Now, the official line is that the NSA isn't collecting data on Americans specifically—it's just metadata, and it's indiscriminately collected, and the government can't read your emails. Most of this has been found to be false—at the very, very least, the government could at any point use your digital trail to whip up an enormously accurate portrait of you. So the infrastructure is there, no doubt about it, and it is exponentially more powerful and accurate than anything even dreamt of in Hoover's day.

As far as secrecy and legality, there is indeed a body—the FISA courts—that is intended to limit and curb modern-day NSA surveillance excesses and oversteps. But because it too operates in secrecy, there's no guarantee that it's working as it should, that dissidents aren't getting unduly monitored, or eventually, even harassed. Some say it works swimmingly, others call it a "rubber stamp" for government requests.

Yet Obama refused even to appoint a genuine public advocate that would have access to the court's dealings in his reforms. We must continue to subsist on government assurances that all is being carried out to the letter of law, even though the chief of those programs has already been caught lying, in public, directly to Congress's face about their nature.

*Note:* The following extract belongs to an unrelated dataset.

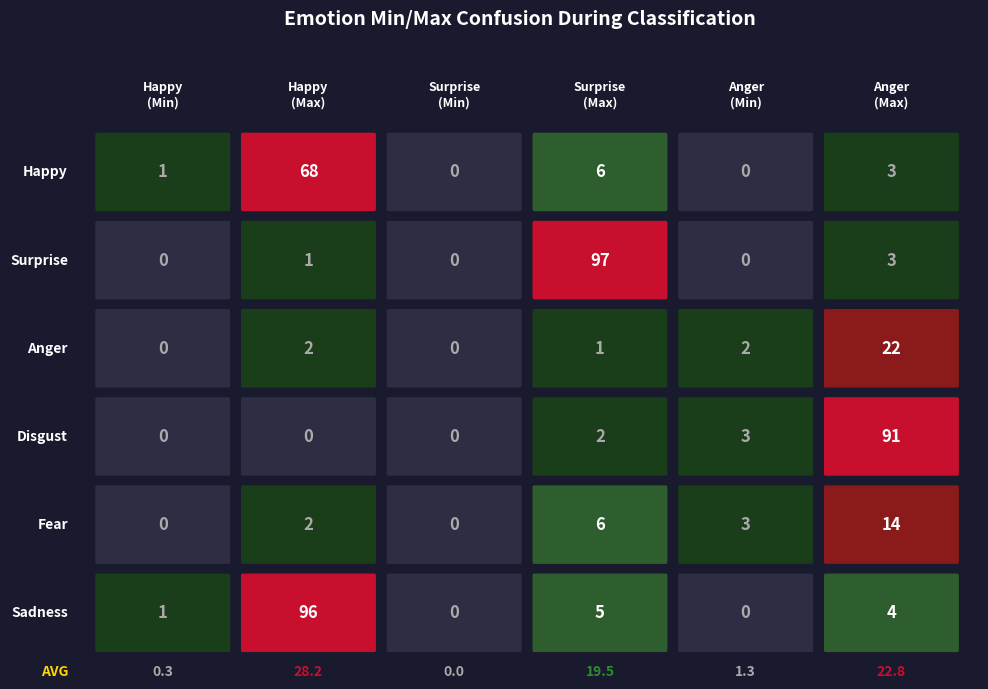

Which series changed the most between 0 and 7?

Sadness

None of this is to suggest that any of the atrocities carried out against King are being repeated today. But it is to suggest that Snowden's disclosures are hugely important. They act as a check on the complacency that's apt to fester when a spy program grows accustomed to working in unimpeachable secrecy.

It's to remind us that the massive surveillance apparatus erected in the wake of 9/11 has grow large and unwieldy, and is doing things that make most Americans uncomfortable. What's disturbing is that the capacity for abuse is being installed into the system now, precisely at a moment when dissidents like Occupy protesters and environmentalists are getting classified as terrorist threats by the FBI—the same agency that tried to coerce our nation's greatest civil rights hero into killing himself. 

It's not paranoia, or partisan outrage. It's a genuine fear that our homespun spying policies could cripple the democratic process, in which robust dissent plays a crucial role. Martin Luther King never relented in the face of such intense government bullying. We should give our thanks that, in addition to his myriad other accomplishments, he called truth to power. And through his perseverance, he helped expose this domsetic spying discgrace.

With the excesses of Hoover's FBI in mind, we should reconsider Snowden now, for undertaking a major effort to help ensure that such egregious transgressions like those that targeted King don't happen again.